| To-do list |
1/ According to the letter in the produce trade newsletter excerpt, what share of the money exhibitors spend attending a trade show goes to the trade organization?
2/ From the matched point listing, extract the lines starting at the one containing "pose: elev=11.1 azim=116.2" and running through the end of the listing. Omit the pictures.

Jim Prevor’s Perishable Pundit, July 30, 2012

We have received a series of important letters on the topic of the collapsed PMA/United merger effort. Our July 21 edition featured four of these letters. This one we thought deserved careful attention:

I appreciate your thoughts and efforts you have made to keep this process moving. It is very clear to me that neither organization’s management or boards are in favor of merging because they do not know why they should merge, and each wants to maintain their legacy programs.

It is baffling to think that any proposal would include maintaining two trade shows and not immediately merge redundant programs, so not being able to agree on who will be boss is understandable. Hopefully I can articulate what Industry Ownership is saying.

· One national marketing trade show is enough.

· The mere size and number of attendees is not a way to measure a trade show’s success. Given the ever-increasing number of exhibitors and buyer consolidation, the show floor is comprised of mostly other exhibitors checking out their competition.

· Trade organizations depend on their trade shows for operating revenue. Ironically the Trade Organization receives less than 20% of the dollars spent by exhibitors attending a trade show.

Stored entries
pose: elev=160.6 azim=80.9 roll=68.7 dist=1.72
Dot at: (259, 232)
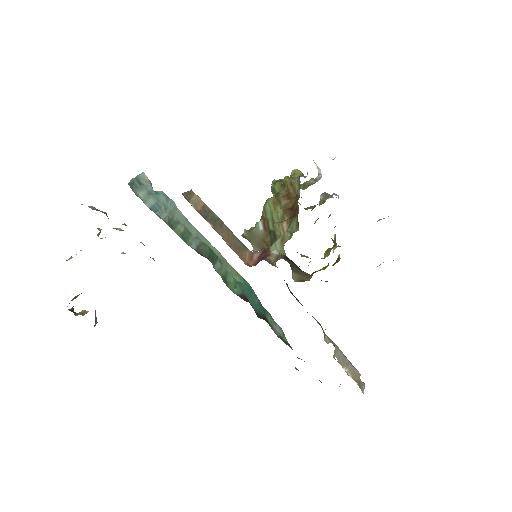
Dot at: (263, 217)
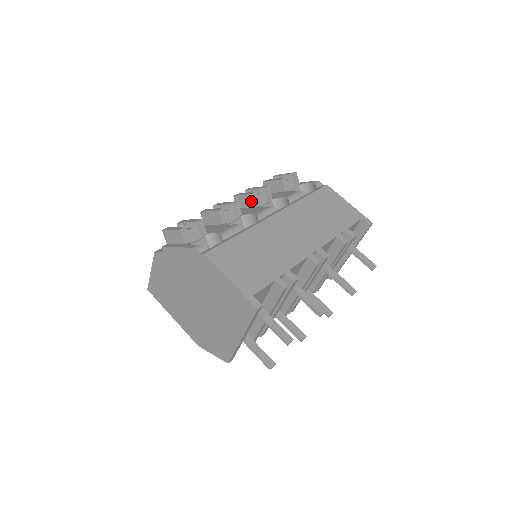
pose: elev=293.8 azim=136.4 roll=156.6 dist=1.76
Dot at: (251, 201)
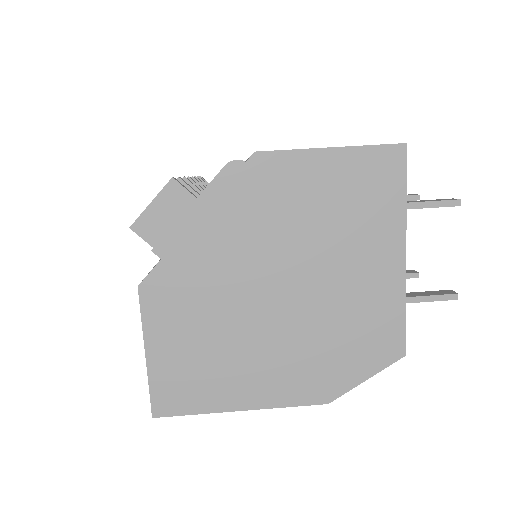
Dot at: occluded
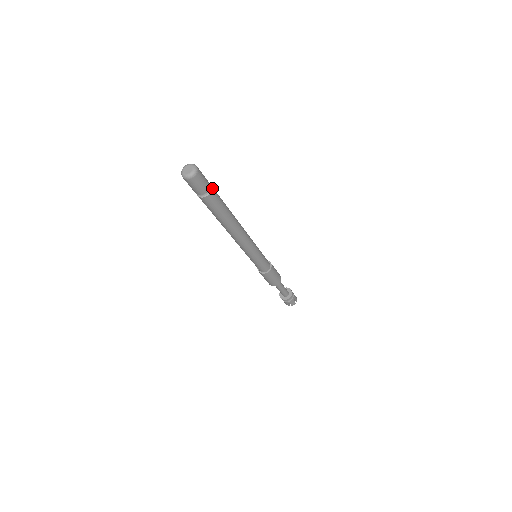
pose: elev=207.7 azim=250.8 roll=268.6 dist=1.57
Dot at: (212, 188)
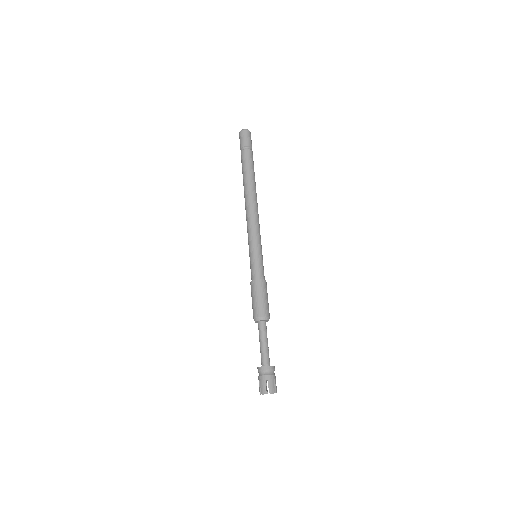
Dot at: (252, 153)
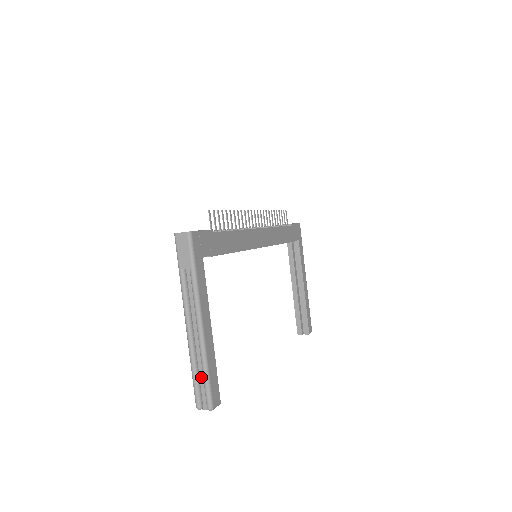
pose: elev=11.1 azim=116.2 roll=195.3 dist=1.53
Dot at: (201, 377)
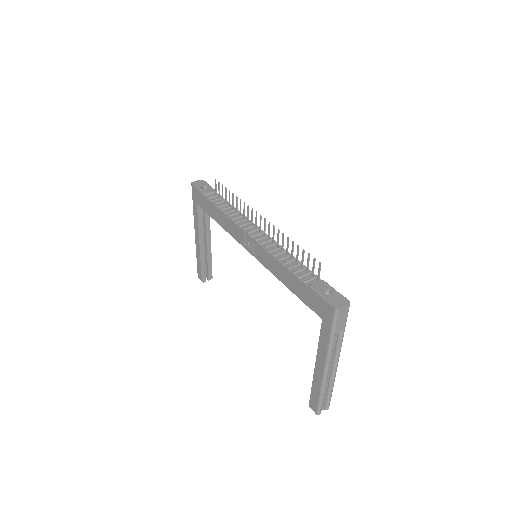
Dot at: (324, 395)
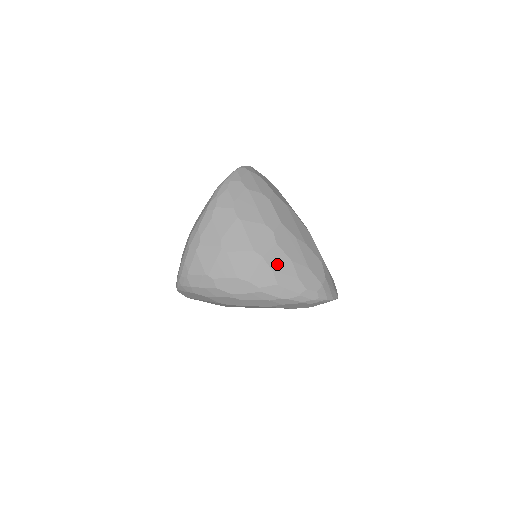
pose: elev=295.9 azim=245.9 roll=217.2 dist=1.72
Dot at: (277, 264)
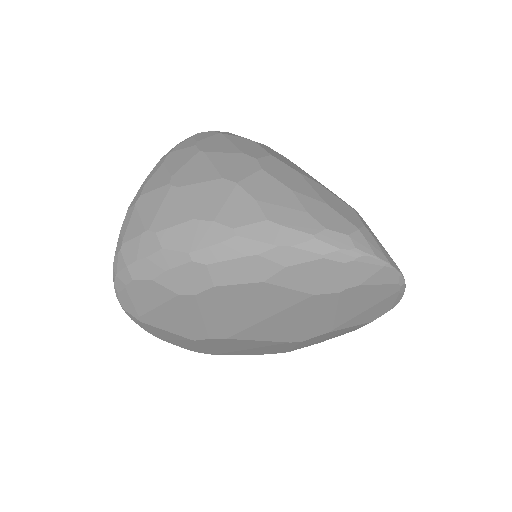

| Answers to the exercise |
1/ Less than 20%.

2/
pose: elev=11.1 azim=116.2 roll=195.3 dist=1.53
Dot at: (201, 377)
Dot at: (324, 395)
pose: elev=295.9 azim=245.9 roll=217.2 dist=1.72
Dot at: (277, 264)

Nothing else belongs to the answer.